Given a sparse matrix listing, what's the best way to calculate the cosine similarity between each of the columns (or rows) in the matrix? I would rather not iterate n-choose-two times.
Say the input matrix is:
A=
[0 1 0 0 1
0 0 1 1 1
1 1 0 1 0]
The sparse representation is:
A =
0, 1
0, 4
1, 2
1, 3
1, 4
2, 0
2, 1
2, 3
In Python, it's straightforward to work with the matrix-input format:
import numpy as np
from sklearn.metrics import pairwise_distances
from scipy.spatial.distance import cosine
A = np.array(
[[0, 1, 0, 0, 1],
[0, 0, 1, 1, 1],
[1, 1, 0, 1, 0]])
dist_out = 1-pairwise_distances(A, metric="cosine")
dist_out
Gives:
array([[ 1. , 0.40824829, 0.40824829],
[ 0.40824829, 1. , 0.33333333],
[ 0.40824829, 0.33333333, 1. ]])
That's fine for a full-matrix input, but I really want to start with the sparse representation (due to the size and sparsity of my matrix). Any ideas about how this could best be accomplished?

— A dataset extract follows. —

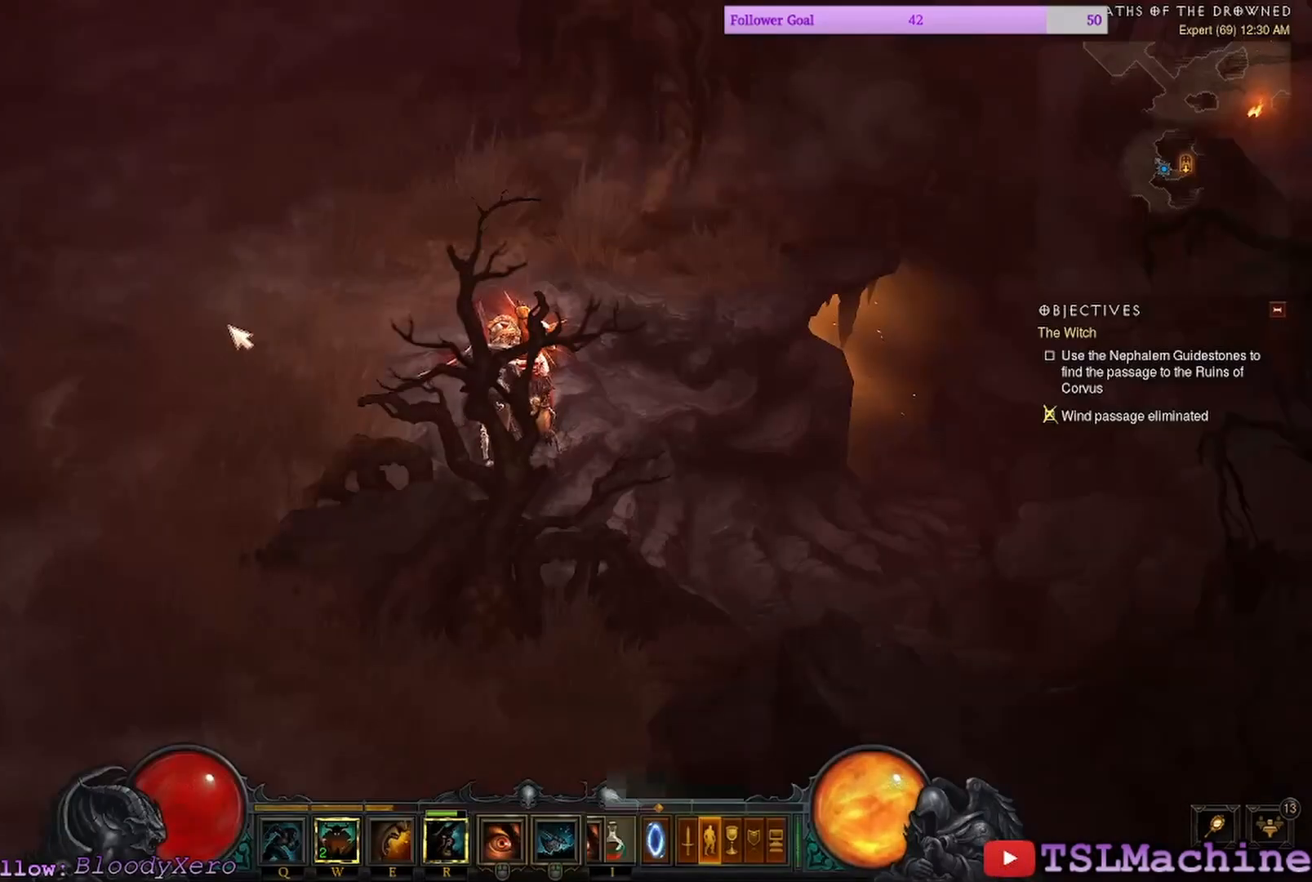
{"keys": [], "mouse": ["left"], "events": [[117, "mouse_left", "down"], [217, "tab", "up"]]}
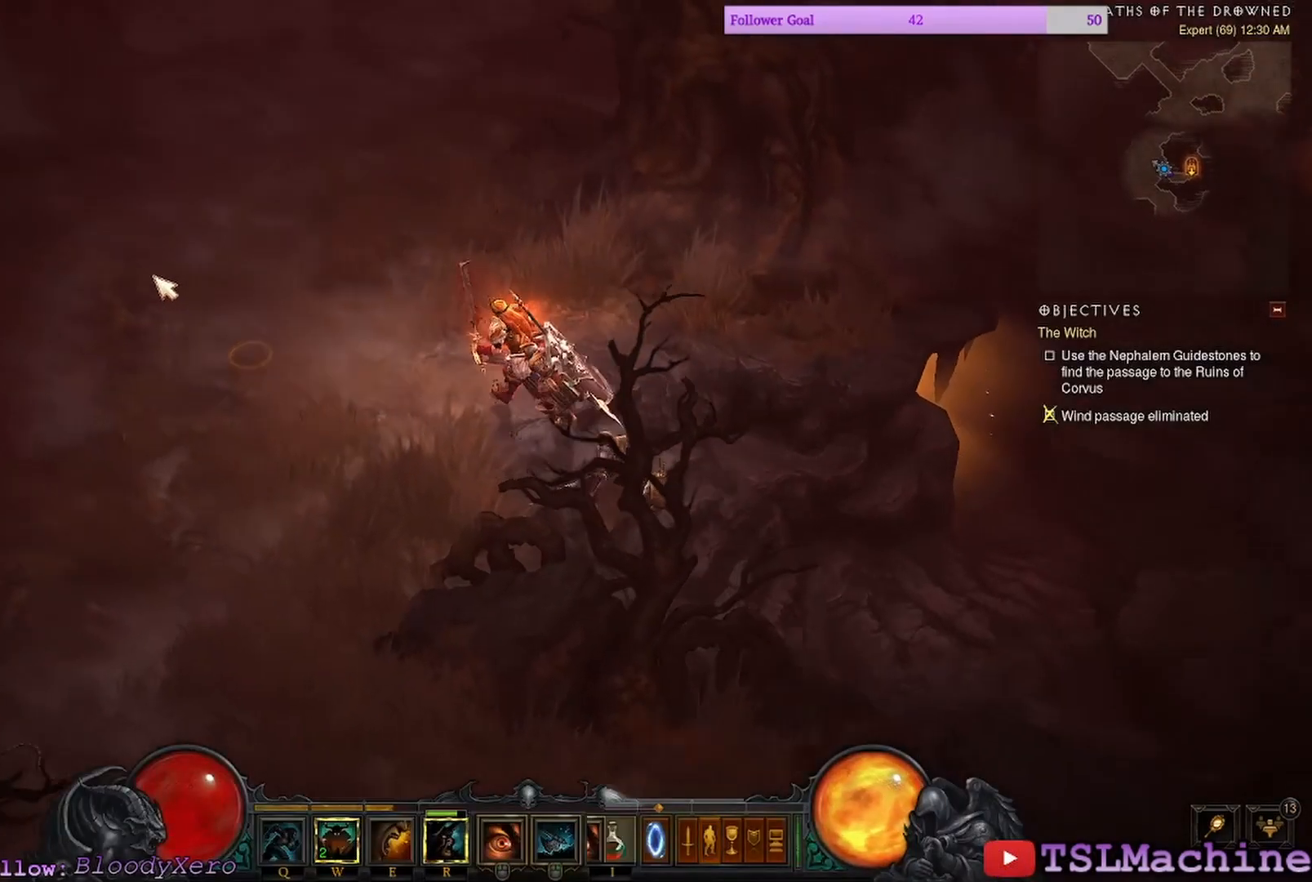
{"keys": [], "mouse": ["left"], "events": []}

You can compute pairwise cosine similarity on the rows of a sparse matrix directly using sklearn. As of version 0.17 it also supports sparse output:
from sklearn.metrics.pairwise import cosine_similarity
from scipy import sparse
A = np.array([[0, 1, 0, 0, 1], [0, 0, 1, 1, 1],[1, 1, 0, 1, 0]])
A_sparse = sparse.csr_matrix(A)
similarities = cosine_similarity(A_sparse)
print('pairwise dense output:\n {}\n'.format(similarities))
#also can output sparse matrices
similarities_sparse = cosine_similarity(A_sparse,dense_output=False)
print('pairwise sparse output:\n {}\n'.format(similarities_sparse))
Results:
pairwise dense output:
[[ 1. 0.40824829 0.40824829]
[ 0.40824829 1. 0.33333333]
[ 0.40824829 0.33333333 1. ]]
pairwise sparse output:
(0, 1) 0.408248290464
(0, 2) 0.408248290464
(0, 0) 1.0
(1, 0) 0.408248290464
(1, 2) 0.333333333333
(1, 1) 1.0
(2, 1) 0.333333333333
(2, 0) 0.408248290464
(2, 2) 1.0
If you want column-wise cosine similarities simply transpose your input matrix beforehand:
A_sparse.transpose()
The following method is about 30 times faster than scipy.spatial.distance.pdist. It works pretty quickly on large matrices (assuming you have enough RAM)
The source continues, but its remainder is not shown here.